#### 文档片段

如果想自己手工安装protobuf相关依赖可以安装如下步骤:
cargo install protobuf
cargo install protobuf-codegen
注意:我当前使用的是v2.6.2
找一个文件试试
这是我从libra中抠出来的,非源文件,位于transaction.proto.
syntax = "proto3";
package types;
// Account state as a whole.
// After execution, updates to accounts are passed in this form to storage for
// persistence.
message AccountState {
// Account address
bytes address = 1;
// Account state blob
bytes blob = 2;
}
运行下面的命令:protoc --rust_out . accountstate.proto
可以看到目录下会多出来一个accountstate.rs
简单看一下生成的AccountState结构体
#[derive(PartialEq,Clone,Default)]
pub struct AccountState {
// message fields
pub address: ::std::vec::Vec<u8>,
pub blob: ::std::vec::Vec<u8>,
// special fields
pub unknown_fields: ::protobuf::UnknownFields,
pub cached_size: ::protobuf::CachedSize,
}
impl<'a> ::std::default::Default for &'a AccountState {
fn default() -> &'a AccountState {
<AccountState as ::protobuf::Message>::default_instance()
}
}
impl AccountState {
pub fn new() -> AccountState {
::std::default::Default::default()
}
// bytes address = 1;
pub fn get_address(&self) -> &[u8] {
&self.address
}
pub fn clear_address(&mut self) {
self.address.clear();
}
// Param is passed by value, moved
pub fn set_address(&mut self, v: ::std::vec::Vec<u8>) {
self.address = v;
}
// Mutable pointer to the field.

########

▶ [练习题]:
a. 从清单开头起抄写，一直抄到含有“44: (719, 556)”的那一行，首尾两行都算在内，一字不改，图片不要放进答案。
b. 请接在这段关于用 Rust 生成 protobuf 代码的文字最后一句之后续写。
这段关于用 Rust 生成 protobuf 代码的文字与清单彼此无关。

#### 数据记录

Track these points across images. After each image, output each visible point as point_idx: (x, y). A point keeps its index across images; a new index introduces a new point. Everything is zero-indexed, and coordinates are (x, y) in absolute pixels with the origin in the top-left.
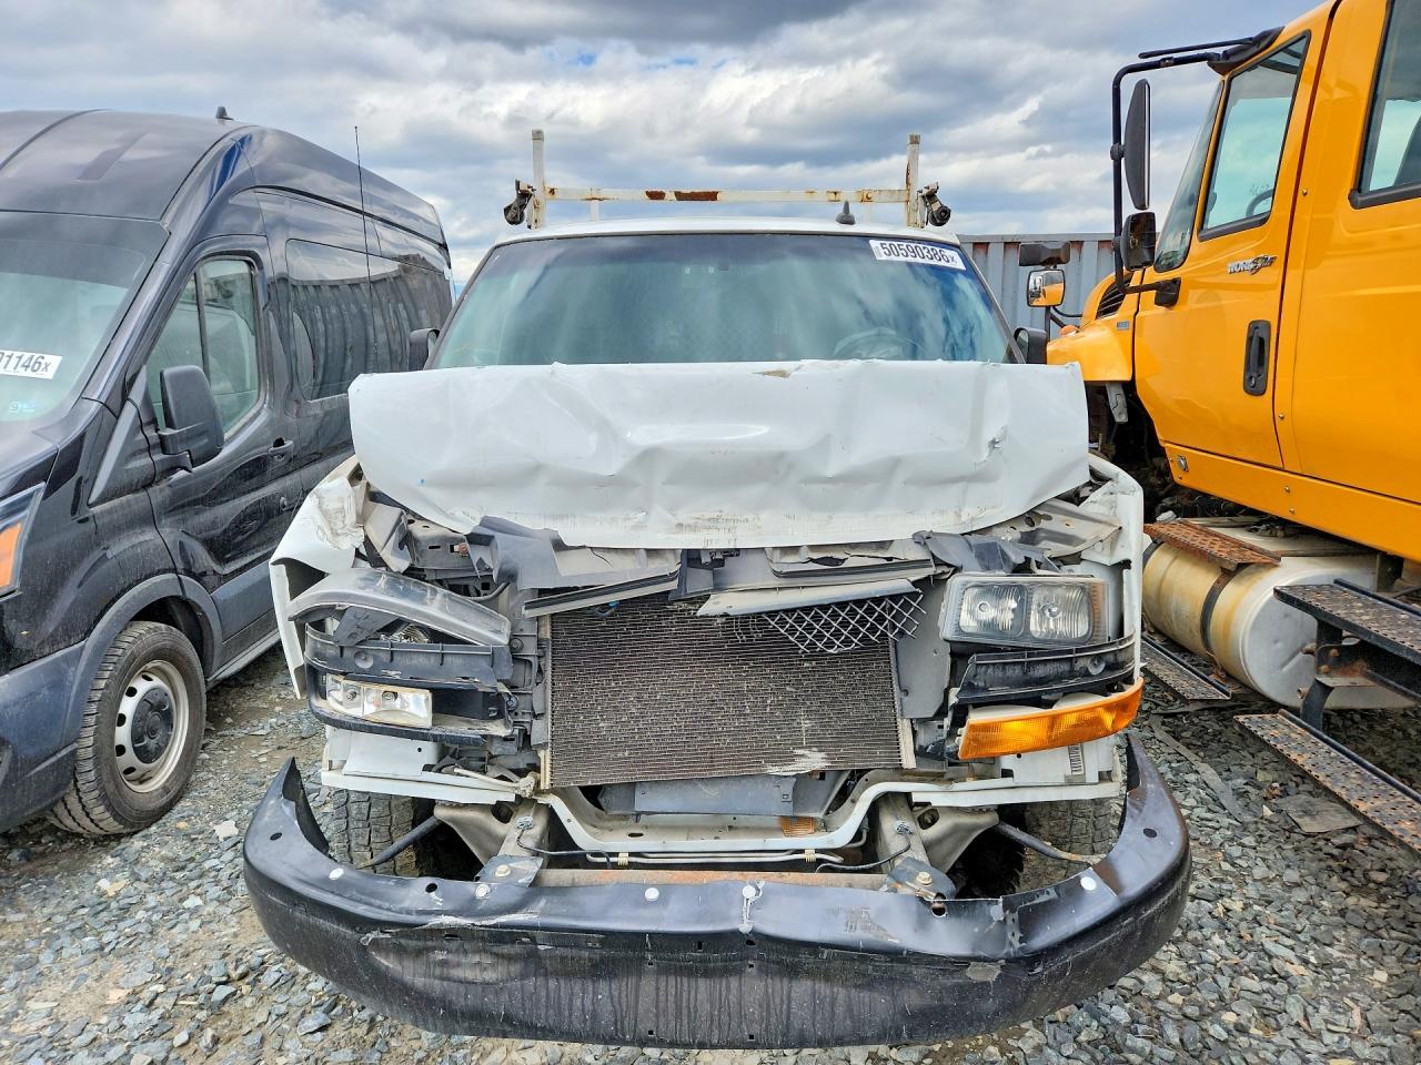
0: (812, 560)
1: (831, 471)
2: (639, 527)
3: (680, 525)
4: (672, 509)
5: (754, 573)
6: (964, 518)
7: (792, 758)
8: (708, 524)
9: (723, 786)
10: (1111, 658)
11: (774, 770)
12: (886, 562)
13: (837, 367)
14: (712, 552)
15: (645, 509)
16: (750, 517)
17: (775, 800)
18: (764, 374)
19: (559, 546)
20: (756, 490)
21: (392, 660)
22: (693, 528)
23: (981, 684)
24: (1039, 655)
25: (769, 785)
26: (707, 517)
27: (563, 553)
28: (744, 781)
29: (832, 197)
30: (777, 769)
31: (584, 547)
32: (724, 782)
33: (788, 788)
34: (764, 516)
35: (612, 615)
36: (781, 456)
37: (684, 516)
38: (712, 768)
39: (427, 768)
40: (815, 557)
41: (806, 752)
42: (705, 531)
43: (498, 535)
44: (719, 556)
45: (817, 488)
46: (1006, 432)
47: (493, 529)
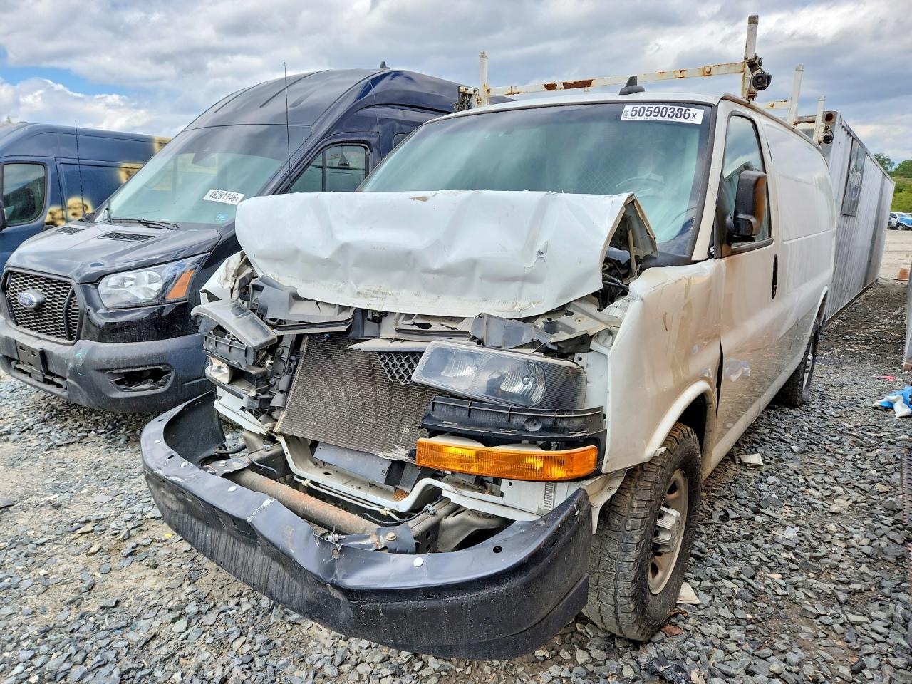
0: (415, 324)
1: (436, 266)
2: (340, 291)
3: (359, 293)
4: (357, 282)
5: (388, 328)
6: (516, 308)
7: (390, 449)
8: (372, 293)
9: (356, 455)
10: (550, 423)
11: (380, 454)
12: (450, 330)
13: (456, 194)
14: (374, 312)
15: (345, 281)
16: (395, 292)
17: (378, 472)
18: (414, 199)
19: (296, 297)
20: (398, 275)
21: (230, 351)
22: (365, 296)
23: (438, 417)
24: (481, 406)
25: (378, 462)
26: (373, 290)
27: (298, 302)
28: (367, 456)
29: (678, 74)
30: (381, 453)
31: (312, 300)
32: (358, 453)
33: (386, 466)
34: (404, 292)
35: (324, 342)
36: (409, 253)
37: (362, 288)
38: (351, 443)
39: (243, 409)
40: (418, 322)
41: (399, 448)
42: (370, 298)
43: (266, 287)
44: (377, 315)
45: (430, 277)
46: (547, 245)
47: (265, 283)
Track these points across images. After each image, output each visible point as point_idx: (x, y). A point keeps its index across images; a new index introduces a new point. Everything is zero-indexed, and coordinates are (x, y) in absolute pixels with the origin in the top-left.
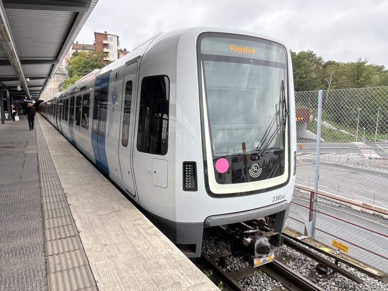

########

▶ [你的作答]:
a.
Track these points across images. After each image, output each visible point as point_idx: (x, y). A point keeps its index across images; a new index introduces a new point. Everything is zero-indexed, and coordinates are (x, y) in absolute pixels with the origin in the top-left.
0: (812, 560)
1: (831, 471)
2: (639, 527)
3: (680, 525)
4: (672, 509)
5: (754, 573)
6: (964, 518)
7: (792, 758)
8: (708, 524)
9: (723, 786)
10: (1111, 658)
11: (774, 770)
12: (886, 562)
13: (837, 367)
14: (712, 552)
15: (645, 509)
16: (750, 517)
17: (775, 800)
18: (764, 374)
19: (559, 546)
20: (756, 490)
21: (392, 660)
22: (693, 528)
23: (981, 684)
24: (1039, 655)
25: (769, 785)
26: (707, 517)
27: (563, 553)
28: (744, 781)
29: (832, 197)
30: (777, 769)
31: (584, 547)
32: (724, 782)
33: (788, 788)
34: (764, 516)
35: (612, 615)
36: (781, 456)
37: (684, 516)
38: (712, 768)
39: (427, 768)
40: (815, 557)
41: (806, 752)
42: (705, 531)
43: (498, 535)
44: (719, 556)

b.
// If field is not initialized, it is initialized with default value first.
pub fn mut_address(&mut self) -> &mut ::std::vec::Vec<u8> {
&mut self.address
}
// Take field
pub fn take_address(&mut self) -> ::std::vec::Vec<u8> {
::std::mem::replace(&mut self.address, ::std::vec::Vec::new())
}
// bytes blob = 2;
pub fn get_blob(&self) -> &[u8] {
&self.blob
}
pub fn clear_blob(&mut self) {
self.blob.clear();
}
// Param is passed by value, moved
pub fn set_blob(&mut self, v: ::std::vec::Vec<u8>) {
self.blob = v;
}
// Mutable pointer to the field.
// If field is not initialized, it is initialized with default value first.
pub fn mut_blob(&mut self) -> &mut ::std::vec::Vec<u8> {
&mut self.blob
}
// Take field
pub fn take_blob(&mut self) -> ::std::vec::Vec<u8> {
::std::mem::replace(&mut self.blob, ::std::vec::Vec::new())
}
}
除了这些,还为AccountState自动生成了protobuf::Message,protobuf::Clear和std::fmt::Debug接口.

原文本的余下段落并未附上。